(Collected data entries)

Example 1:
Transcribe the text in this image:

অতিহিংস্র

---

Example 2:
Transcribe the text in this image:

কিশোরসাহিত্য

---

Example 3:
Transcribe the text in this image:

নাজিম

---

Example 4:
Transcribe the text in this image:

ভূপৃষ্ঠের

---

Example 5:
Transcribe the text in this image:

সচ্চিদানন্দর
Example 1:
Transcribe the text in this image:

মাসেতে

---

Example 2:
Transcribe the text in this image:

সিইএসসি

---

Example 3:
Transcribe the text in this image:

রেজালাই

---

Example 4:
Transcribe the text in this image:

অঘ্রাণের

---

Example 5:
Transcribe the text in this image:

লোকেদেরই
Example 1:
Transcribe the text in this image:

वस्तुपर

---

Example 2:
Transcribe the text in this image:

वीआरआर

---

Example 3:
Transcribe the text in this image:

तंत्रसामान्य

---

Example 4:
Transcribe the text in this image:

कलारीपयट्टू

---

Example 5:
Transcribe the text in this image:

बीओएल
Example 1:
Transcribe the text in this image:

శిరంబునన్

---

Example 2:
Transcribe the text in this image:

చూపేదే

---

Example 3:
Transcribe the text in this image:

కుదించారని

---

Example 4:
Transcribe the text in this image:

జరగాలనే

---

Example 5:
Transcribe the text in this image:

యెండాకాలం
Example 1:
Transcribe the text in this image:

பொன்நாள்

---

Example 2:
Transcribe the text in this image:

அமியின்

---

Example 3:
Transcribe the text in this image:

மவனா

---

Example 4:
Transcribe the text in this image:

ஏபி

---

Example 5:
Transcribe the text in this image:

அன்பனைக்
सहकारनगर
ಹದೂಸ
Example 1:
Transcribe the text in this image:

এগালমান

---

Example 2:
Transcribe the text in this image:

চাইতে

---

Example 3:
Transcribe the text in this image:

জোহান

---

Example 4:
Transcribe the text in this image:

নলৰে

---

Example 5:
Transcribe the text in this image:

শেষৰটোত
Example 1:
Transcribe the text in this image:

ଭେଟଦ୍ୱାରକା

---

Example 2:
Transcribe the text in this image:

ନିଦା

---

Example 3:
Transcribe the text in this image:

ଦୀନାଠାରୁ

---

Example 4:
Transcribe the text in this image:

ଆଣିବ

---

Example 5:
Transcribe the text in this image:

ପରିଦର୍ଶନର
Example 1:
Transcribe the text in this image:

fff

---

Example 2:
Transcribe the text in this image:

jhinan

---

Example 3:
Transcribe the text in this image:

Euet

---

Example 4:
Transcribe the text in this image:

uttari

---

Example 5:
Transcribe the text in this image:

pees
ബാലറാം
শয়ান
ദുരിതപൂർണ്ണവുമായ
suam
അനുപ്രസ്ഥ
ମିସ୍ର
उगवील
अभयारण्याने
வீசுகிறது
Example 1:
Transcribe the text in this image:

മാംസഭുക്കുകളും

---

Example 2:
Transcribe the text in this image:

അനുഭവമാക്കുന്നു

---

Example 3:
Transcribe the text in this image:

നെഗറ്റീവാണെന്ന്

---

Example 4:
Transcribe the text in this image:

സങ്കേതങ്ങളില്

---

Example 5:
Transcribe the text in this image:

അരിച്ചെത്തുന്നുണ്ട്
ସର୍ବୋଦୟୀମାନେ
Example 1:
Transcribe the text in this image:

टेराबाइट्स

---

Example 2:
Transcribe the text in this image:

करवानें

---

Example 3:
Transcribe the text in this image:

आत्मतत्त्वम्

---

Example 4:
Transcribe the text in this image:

- WHAT IS EXPECTED
Each line above is to be repeated exactly.

- OUTPUT OF THE EXERCISE
Example 1:
Transcribe the text in this image:

অতিহিংস্র

---

Example 2:
Transcribe the text in this image:

কিশোরসাহিত্য

---

Example 3:
Transcribe the text in this image:

নাজিম

---

Example 4:
Transcribe the text in this image:

ভূপৃষ্ঠের

---

Example 5:
Transcribe the text in this image:

সচ্চিদানন্দর
Example 1:
Transcribe the text in this image:

মাসেতে

---

Example 2:
Transcribe the text in this image:

সিইএসসি

---

Example 3:
Transcribe the text in this image:

রেজালাই

---

Example 4:
Transcribe the text in this image:

অঘ্রাণের

---

Example 5:
Transcribe the text in this image:

লোকেদেরই
Example 1:
Transcribe the text in this image:

वस्तुपर

---

Example 2:
Transcribe the text in this image:

वीआरआर

---

Example 3:
Transcribe the text in this image:

तंत्रसामान्य

---

Example 4:
Transcribe the text in this image:

कलारीपयट्टू

---

Example 5:
Transcribe the text in this image:

बीओएल
Example 1:
Transcribe the text in this image:

శిరంబునన్

---

Example 2:
Transcribe the text in this image:

చూపేదే

---

Example 3:
Transcribe the text in this image:

కుదించారని

---

Example 4:
Transcribe the text in this image:

జరగాలనే

---

Example 5:
Transcribe the text in this image:

యెండాకాలం
Example 1:
Transcribe the text in this image:

பொன்நாள்

---

Example 2:
Transcribe the text in this image:

அமியின்

---

Example 3:
Transcribe the text in this image:

மவனா

---

Example 4:
Transcribe the text in this image:

ஏபி

---

Example 5:
Transcribe the text in this image:

அன்பனைக்
सहकारनगर
ಹದೂಸ
Example 1:
Transcribe the text in this image:

এগালমান

---

Example 2:
Transcribe the text in this image:

চাইতে

---

Example 3:
Transcribe the text in this image:

জোহান

---

Example 4:
Transcribe the text in this image:

নলৰে

---

Example 5:
Transcribe the text in this image:

শেষৰটোত
Example 1:
Transcribe the text in this image:

ଭେଟଦ୍ୱାରକା

---

Example 2:
Transcribe the text in this image:

ନିଦା

---

Example 3:
Transcribe the text in this image:

ଦୀନାଠାରୁ

---

Example 4:
Transcribe the text in this image:

ଆଣିବ

---

Example 5:
Transcribe the text in this image:

ପରିଦର୍ଶନର
Example 1:
Transcribe the text in this image:

fff

---

Example 2:
Transcribe the text in this image:

jhinan

---

Example 3:
Transcribe the text in this image:

Euet

---

Example 4:
Transcribe the text in this image:

uttari

---

Example 5:
Transcribe the text in this image:

pees
ബാലറാം
শয়ান
ദുരിതപൂർണ്ണവുമായ
suam
അനുപ്രസ്ഥ
ମିସ୍ର
उगवील
अभयारण्याने
வீசுகிறது
Example 1:
Transcribe the text in this image:

മാംസഭുക്കുകളും

---

Example 2:
Transcribe the text in this image:

അനുഭവമാക്കുന്നു

---

Example 3:
Transcribe the text in this image:

നെഗറ്റീവാണെന്ന്

---

Example 4:
Transcribe the text in this image:

സങ്കേതങ്ങളില്

---

Example 5:
Transcribe the text in this image:

അരിച്ചെത്തുന്നുണ്ട്
ସର୍ବୋଦୟୀମାନେ
Example 1:
Transcribe the text in this image:

टेराबाइट्स

---

Example 2:
Transcribe the text in this image:

करवानें

---

Example 3:
Transcribe the text in this image:

आत्मतत्त्वम्

---

Example 4:
Transcribe the text in this image:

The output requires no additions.